Saturday, January 07, 2006


It was Mustafa Kamal the man known as Ataturk and founder of modern Turkey that coined the term “Mountain Turks” in reference to the Kurdish population of the Southeast of the country, and it is his portrait that hangs in the tea shops of Hasankeyf, there are no pictures of Kurdish heroes such as Salahdin Ayyubi whose 14th century dynasty built the citadel that dominates the cliff top above the town, maybe the reason for that can be answered by the plain clothes policeman sitting in his unmarked car parked at the entrance to the town.

The history of Hasankeyf goes back much further though than the Ayyubids, the guide books will tell you of ten thousand years of civilisation, all of which will now come to end as the town will disappear below the flood waters of the Iisu dam.

The dam is one of 22 being built as part of the GAP regeneration project, the Turkish government can give a sound argument for the ambitious plans, but for the people, mostly Kurdish, of Hasankeyf and almost a hundred other towns and villages they are hollow words.

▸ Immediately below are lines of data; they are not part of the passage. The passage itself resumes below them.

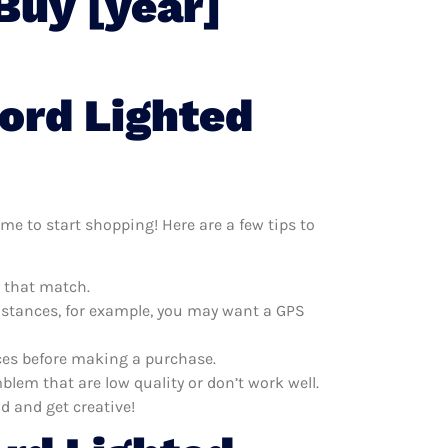
Buy [year]
ord Lighted
me to start shopping! Here are a few tips to
m that match.
distances, for example, you may want a GPS
ices before making a purchase.
lem that are low quality or don’t work well.
d and get creative!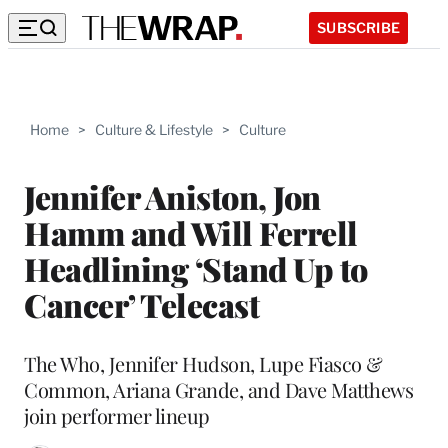
SUBSCRIBE
Home
>
Culture & Lifestyle
>
Culture
Jennifer Aniston, Jon
Hamm and Will Ferrell
Headlining ‘Stand Up to
Cancer’ Telecast
The Who, Jennifer Hudson, Lupe Fiasco &
Common, Ariana Grande, and Dave Matthews
join performer lineup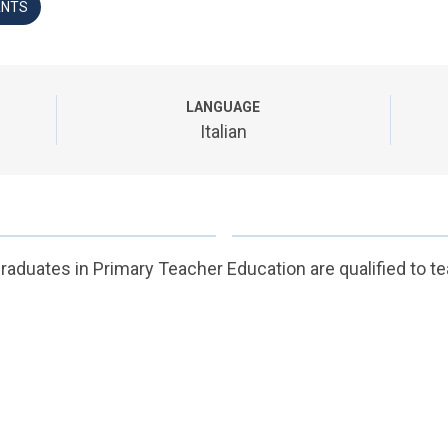
ANTS
LANGUAGE
Italian
raduates in Primary Teacher Education are qualified to te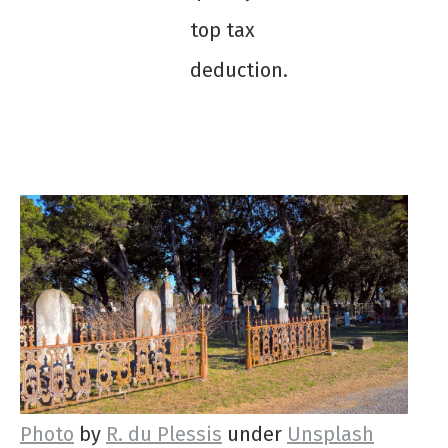
top tax
deduction.
Photo
by
R. du Plessis
under
Unsplash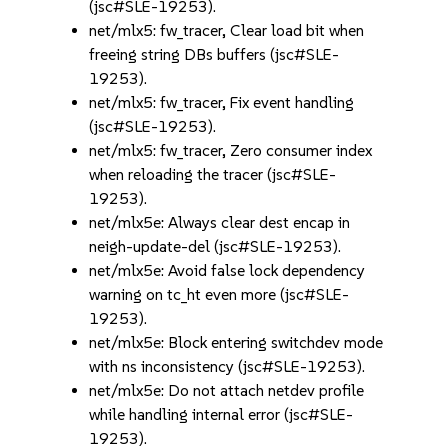
(jsc#SLE-19253).
net/mlx5: fw_tracer, Clear load bit when
freeing string DBs buffers (jsc#SLE-
19253).
net/mlx5: fw_tracer, Fix event handling
(jsc#SLE-19253).
net/mlx5: fw_tracer, Zero consumer index
when reloading the tracer (jsc#SLE-
19253).
net/mlx5e: Always clear dest encap in
neigh-update-del (jsc#SLE-19253).
net/mlx5e: Avoid false lock dependency
warning on tc_ht even more (jsc#SLE-
19253).
net/mlx5e: Block entering switchdev mode
with ns inconsistency (jsc#SLE-19253).
net/mlx5e: Do not attach netdev profile
while handling internal error (jsc#SLE-
19253).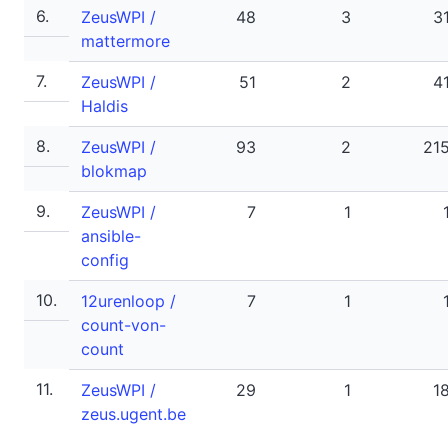
6.
ZeusWPI /
48
3
3
mattermore
7.
ZeusWPI /
51
2
4
Haldis
8.
ZeusWPI /
93
2
21
blokmap
9.
ZeusWPI /
7
1
ansible-
config
10.
12urenloop /
7
1
count-von-
count
11.
ZeusWPI /
29
1
1
zeus.ugent.be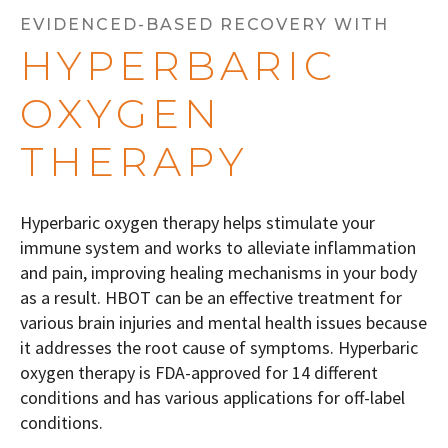
EVIDENCED-BASED RECOVERY WITH
HYPERBARIC
OXYGEN
THERAPY
Hyperbaric oxygen therapy helps stimulate your
immune system and works to alleviate inflammation
and pain, improving healing mechanisms in your body
as a result. HBOT can be an effective treatment for
various brain injuries and mental health issues because
it addresses the root cause of symptoms.
Hyperbaric
oxygen therapy is FDA-approved for 14 different
conditions and has various applications for off-label
conditions.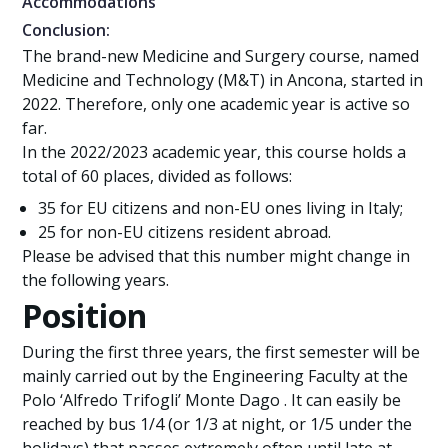
Accommodations
Conclusion:
The brand-new Medicine and Surgery course, named
Medicine and Technology (M&T) in Ancona, started in
2022. Therefore, only one academic year is active so
far.
In the 2022/2023 academic year, this course holds a
total of 60 places, divided as follows:
35 for EU citizens and non-EU ones living in Italy;
25 for non-EU citizens resident abroad.
Please be advised that this number might change in
the following years.
Position
During the first three years, the first semester will be
mainly carried out by the Engineering Faculty at the
Polo ‘Alfredo Trifogli’ Monte Dago . It can easily be
reached by bus 1/4 (or 1/3 at night, or 1/5 under the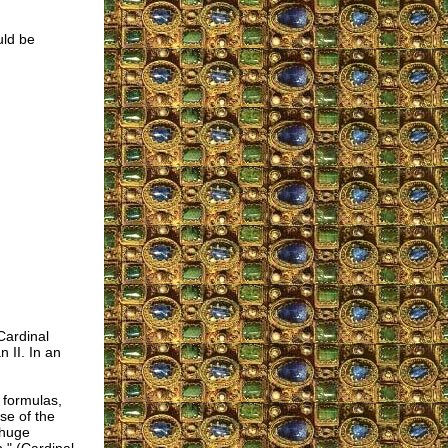
uld be
Cardinal
 II. In an
 formulas,
se of the
 huge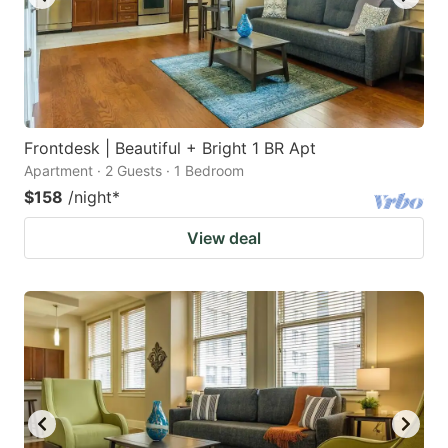
Frontdesk | Beautiful + Bright 1 BR Apt
Apartment · 2 Guests · 1 Bedroom
$158
/night
*
View deal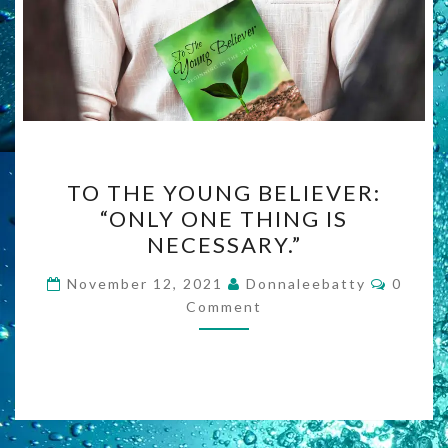
TO
TO THE YOUNG BELIEVER:
THE
“ONLY ONE THING IS
YOUNG
NECESSARY.”
BELIEVER:
“ONLY
Comme
November 12, 2021
Donnaleebatty
0
ONE
Comment
THING
IS
NECESSARY.”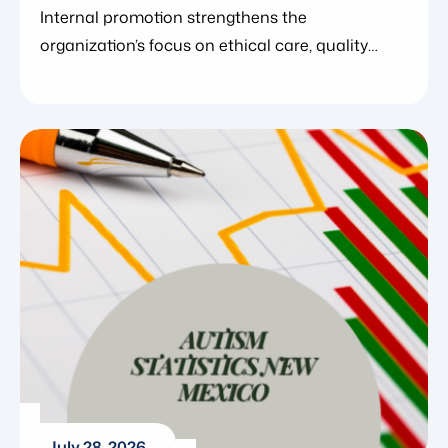
Officer
Internal promotion strengthens the
organization’s focus on ethical care, quality
systems, and clinical excellence. July 29,
2026. Blue Gems ABA today announced the
promotion of Elisa Mathewson to Chief
Compliance Officer, further strengthening the
organization’s investment in ethical care, clinical
quality, and systems designed to support
clinicians and the families they serve.
Elisa Mathewson is a Board Certified Behavior
[…]
July 28, 2026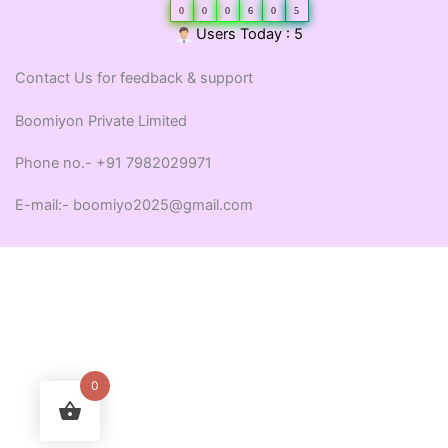
0
0
0
6
0
5
Users Today : 5
Contact Us for feedback & support
Boomiyon Private Limited
Phone no.- +91 7982029971
E-mail:- boomiyo2025@gmail.com
0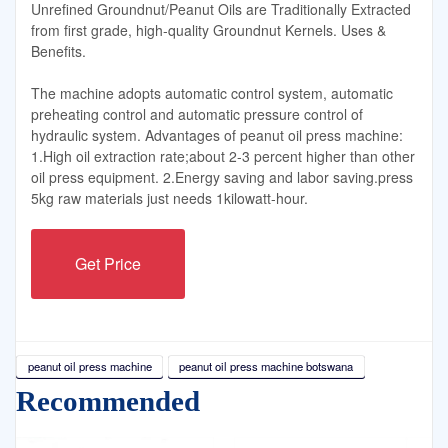
Unrefined Groundnut/Peanut Oils are Traditionally Extracted
from first grade, high-quality Groundnut Kernels. Uses &
Benefits.
The machine adopts automatic control system, automatic
preheating control and automatic pressure control of
hydraulic system. Advantages of peanut oil press machine:
1.High oil extraction rate;about 2-3 percent higher than other
oil press equipment. 2.Energy saving and labor saving.press
5kg raw materials just needs 1kilowatt-hour.
Get Price
peanut oil press machine
peanut oil press machine botswana
Recommended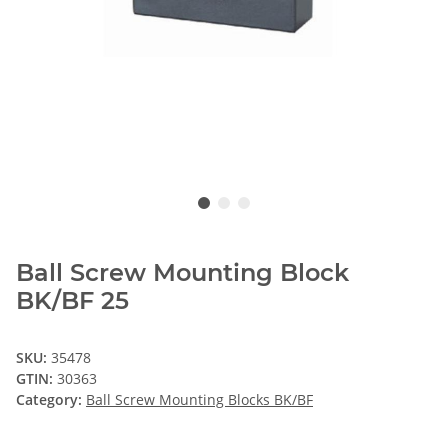
Ball Screw Mounting Block
BK/BF 25
SKU:
35478
GTIN:
30363
Category:
Ball Screw Mounting Blocks BK/BF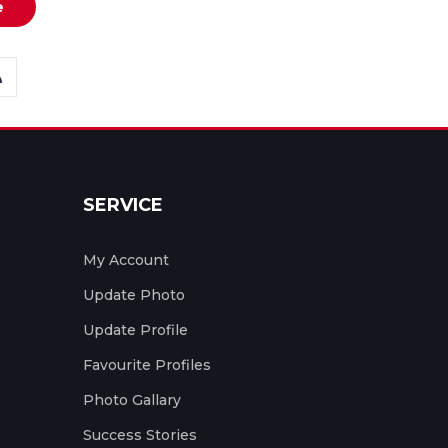
e
SERVICE
My Account
Update Photo
Update Profile
Favourite Profiles
Photo Gallary
Success Stories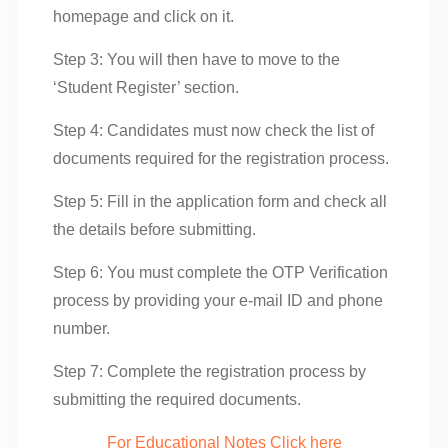
homepage and click on it.
Step 3: You will then have to move to the
‘Student Register’ section.
Step 4: Candidates must now check the list of
documents required for the registration process.
Step 5: Fill in the application form and check all
the details before submitting.
Step 6: You must complete the OTP Verification
process by providing your e-mail ID and phone
number.
Step 7: Complete the registration process by
submitting the required documents.
For Educational Notes Click here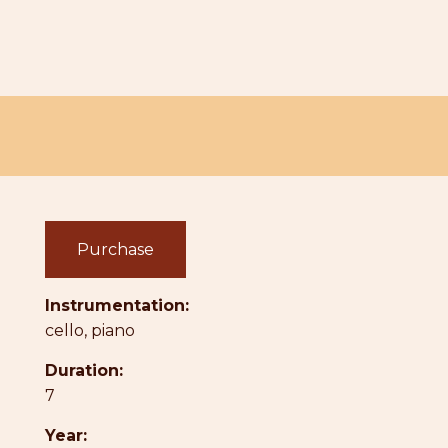
Purchase
Instrumentation:
cello, piano
Duration:
7
Year: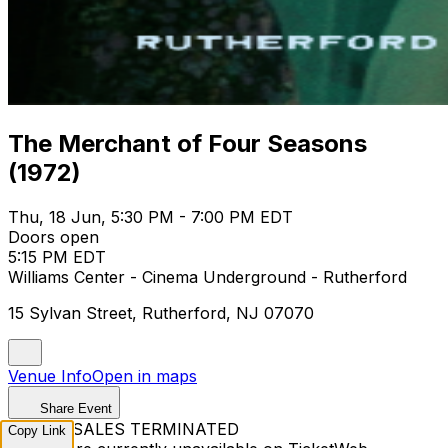
The Merchant of Four Seasons
(1972)
Thu, 18 Jun, 5:30 PM - 7:00 PM EDT
Doors open
5:15 PM EDT
Williams Center - Cinema Underground - Rutherford
15 Sylvan Street, Rutherford, NJ 07070
Venue Info
Open in maps
Share Event
TICKET SALES TERMINATED
Copy Link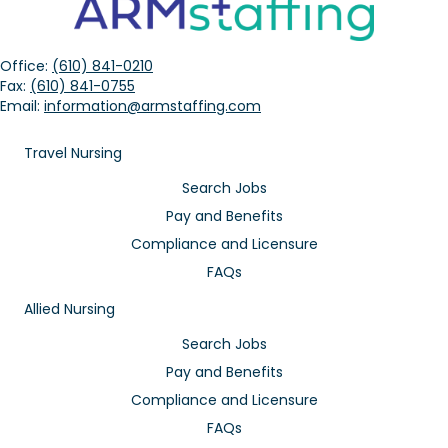
Office:
(610) 841-0210
Fax:
(610) 841-0755
Email:
information@armstaffing.com
Travel Nursing
Search Jobs
Pay and Benefits
Compliance and Licensure
FAQs
Allied Nursing
Search Jobs
Pay and Benefits
Compliance and Licensure
FAQs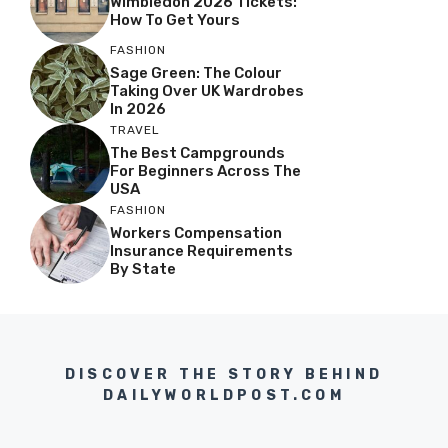
Wimbledon 2026 Tickets:
How To Get Yours
FASHION
Sage Green: The Colour
Taking Over UK Wardrobes
In 2026
TRAVEL
The Best Campgrounds
For Beginners Across The
USA
FASHION
Workers Compensation
Insurance Requirements
By State
DISCOVER THE STORY BEHIND
DAILYWORLDPOST.COM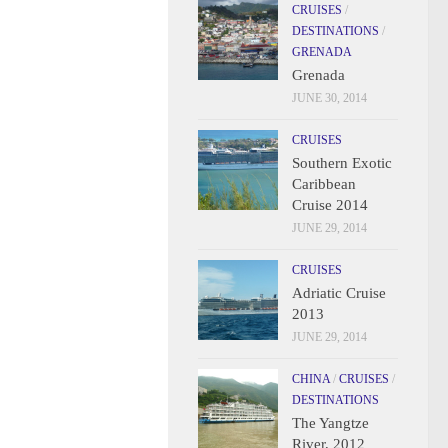
CRUISES
/
DESTINATIONS
/
GRENADA
Grenada
JUNE 30, 2014
CRUISES
Southern Exotic
Caribbean
Cruise 2014
JUNE 29, 2014
CRUISES
Adriatic Cruise
2013
JUNE 29, 2014
CHINA
/
CRUISES
/
DESTINATIONS
The Yangtze
River, 2012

The Kurdish population has long suffered discrimination and persecution at the hands of the Turkish authorities, Turkey’s human rights record has been one of the main issues of its entry to the European Union, concessions have been made, you can now listen to Kurdish music without fear of arrest, the worst of the fighting between the army and Kurdish separatists has past but many still view the dam building as a form of ethnic cleansing, the population has been falling steadily in Hasankeyf to well below 5000 from 10000.

The evidence of Hasankeyf’s antique past is all around, the rock fort from which the town takes its name dominates the cliff top high above the Tigris river, the Ulu Mosque with a stork nesting on top of its slender minaret, the vast cemetery with tomb stones dating back to Byzantium, the rare 15th century mausoleum of Zeynal Bey that sits alone on the East bank of the river, decorated with intricate coloured tiles, the remnants of the Artukid bridge standing forlornly beside the new one, in any other country tourists would flock here, in the summer at weekends the town is busy with day trippers from nearby Batman or Diyarbakir out for a picnic, the occasional tour bus does make it this far South but when the visitors leave the town is empty, old men sitting drinking tea, the barber and shoe shine boys keeping up appearances.

In many ways life hasn’t changed in Hasankeyf, farmers still use horses to plough the fields and boys lay fishing nets in the river but there is precious little else to help make a living, nowadays the young men head off to the resorts of Marmaris and Bodrum in the summer, the money they send home is often the families only income, in the winter they have nothing to do, just sit in the tea shops with the old men, not even a bus after five to the nearest city.

The future is bleak for the Hasankeyf, there is a sense of hopelessness that hangs in the air; one young man told me he didn’t care if they flooded it, at least then he would know where he stands, the government has been talking about a dam here for forty years, no enterprising businessman would invest in such place.

Ataturk would be pleased with the progress his modern republic is making, a Moslem democracy being welcomed into the arms of the Europeans that Salahadin bravely fought.